Over his long career in government service starting soon after receiving his doctorate from Columbia, Joseph has advocated a military policy that extends beyond deterrence to preemptive first strikes. The Bush administration has given free rein to Robert Joseph's militarist and treaty-breaking convictions.
Joseph very much advocates research on and deployment of missile defenses, which have been a defense contractor boondoggle for decades. He is skeptical that new proliferant states can be deterred.
It might be more accurate to call Joseph a super-hawk. This is from an interview with Sandy Spector after 9/11:
Today's threats are vastly different. We are no longer talking about a superpower with thousands of nuclear weapons aimed at us. We are talking about a number of rogue states, each with handfuls of long-range missiles. None of these states seeks, in the Cold War context, to launch a first strike against us. Rather, they seek to hold our cities hostage and thereby deter us from coming to the assistance of friends and allies in key regions of the world. We believe that our deterrence concept must change to fit the times. It no longer makes sense to maintain thousands of nuclear weapons and the same counterforce offensive capabilities that we had in the Cold War.
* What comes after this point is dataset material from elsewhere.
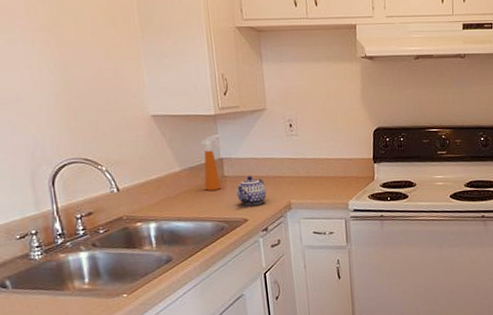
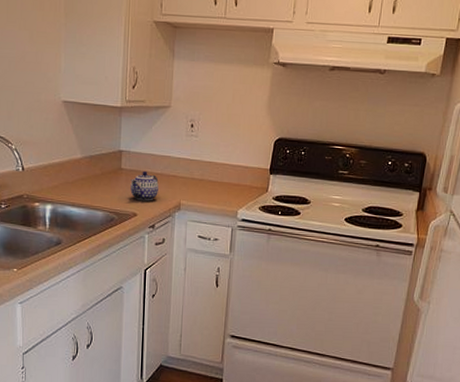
spray bottle: present [201,135,225,191] -> none [101,127,126,181]

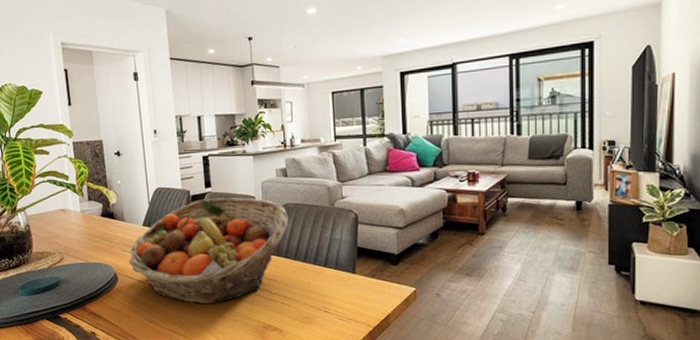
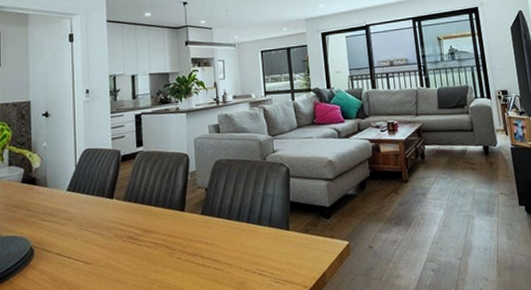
fruit basket: present [129,197,289,305] -> none [49,155,222,277]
It simply does not fit the security environment of today. However, limited defenses against handfuls of missiles, rather than against hundreds or thousands of missiles, do make sense...It looks like John Bolton has been replaced with a policy clone. The mustache isn't quite the same, but that's about it.
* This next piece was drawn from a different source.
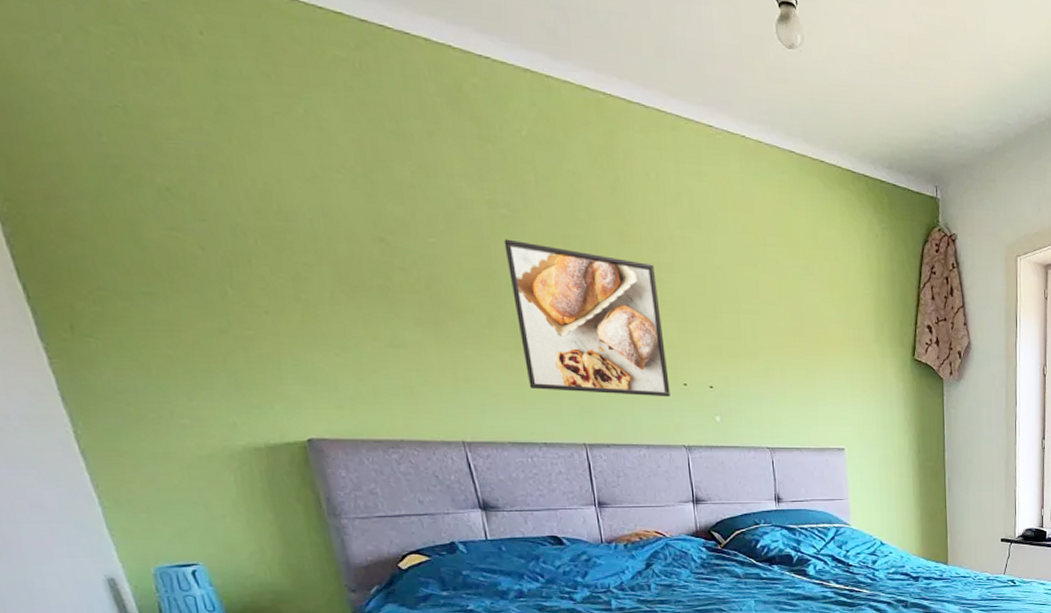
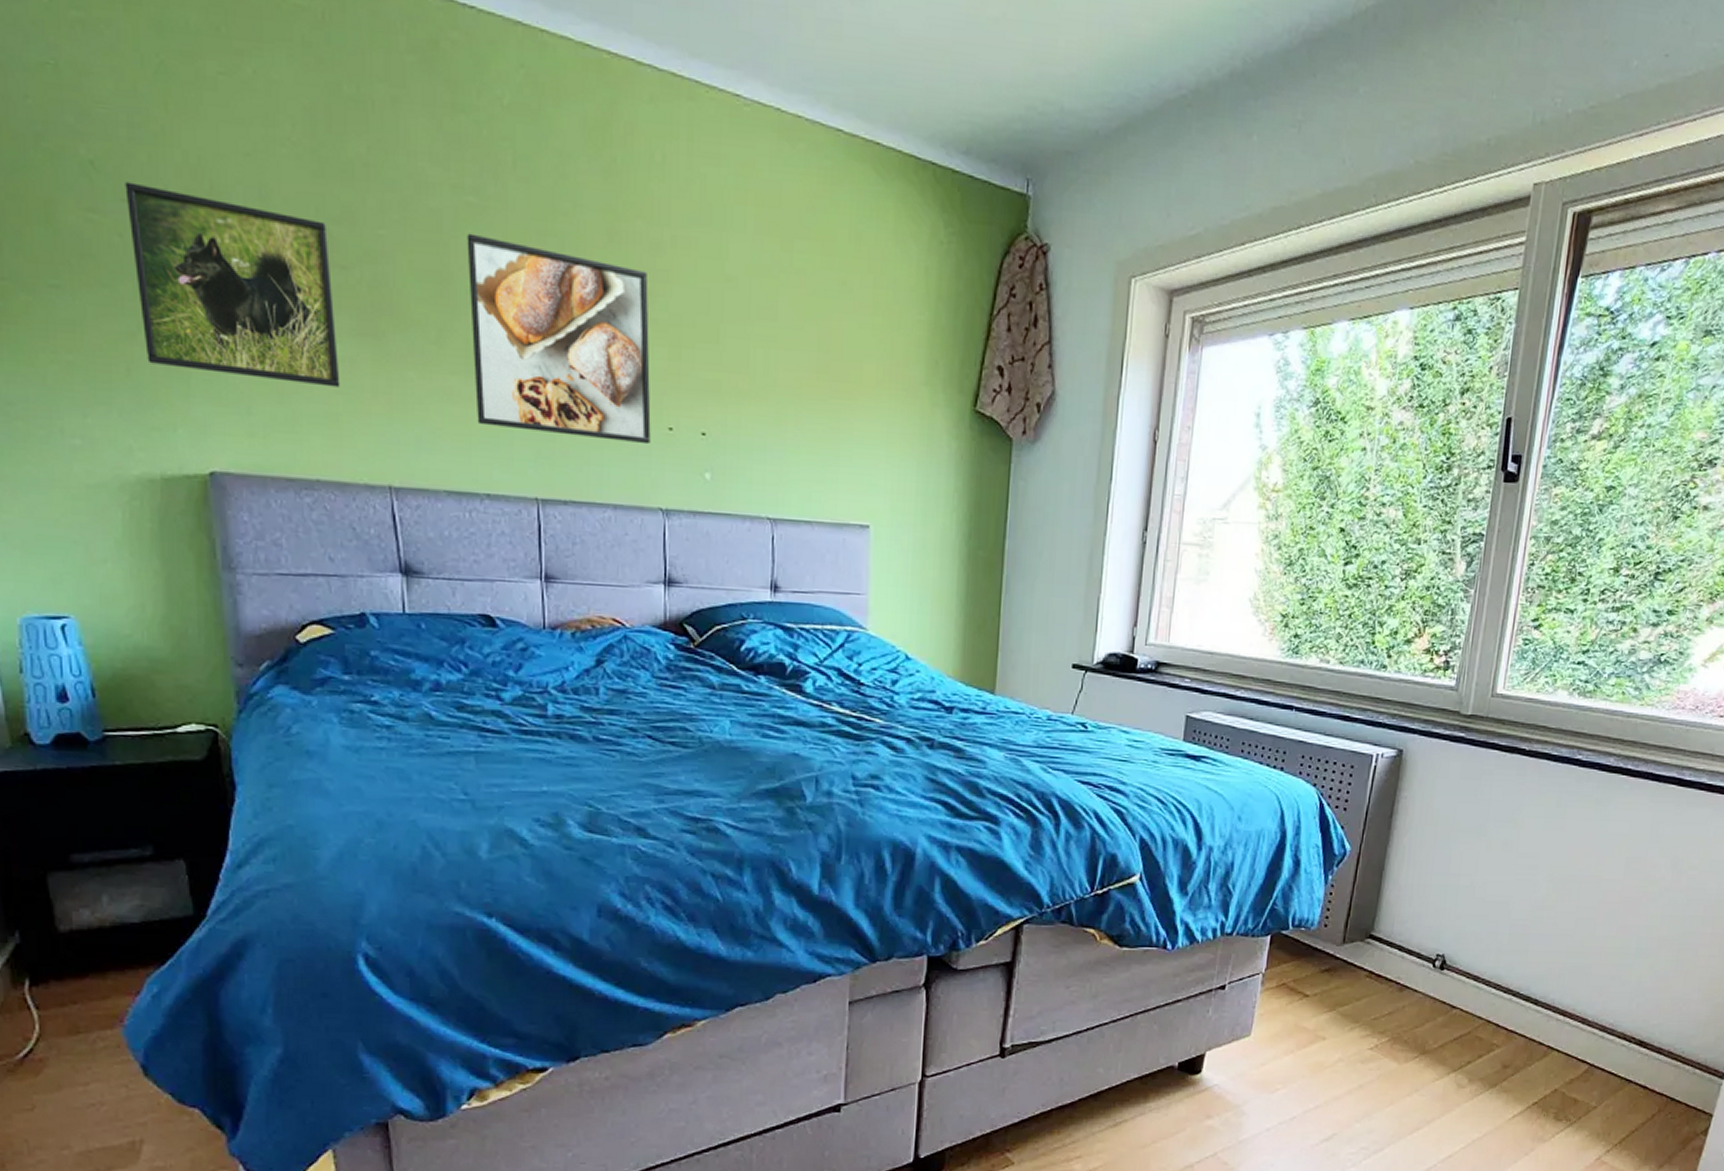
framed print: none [201,204,412,366] -> present [125,181,341,388]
we believe a deterrent based exclusively on offenses is not going to be sufficient to deter the types of threats we face today. These threats are different. The leaderships of rogue states are different from the leadership of the former Soviet Union. The leaders of these states have demonstrated a willingness to gamble the lives of their nationals. We do not communicate with these states as effectively as we did with the Soviet Union. We also do not have agreed understandings with these states. That dynamic of deterrence is much different than in the Cold War. Quite frankly, the prospects for deterrence failure are greater now than they were in the past and therefore defenses are also needed to protect against the danger of its failure.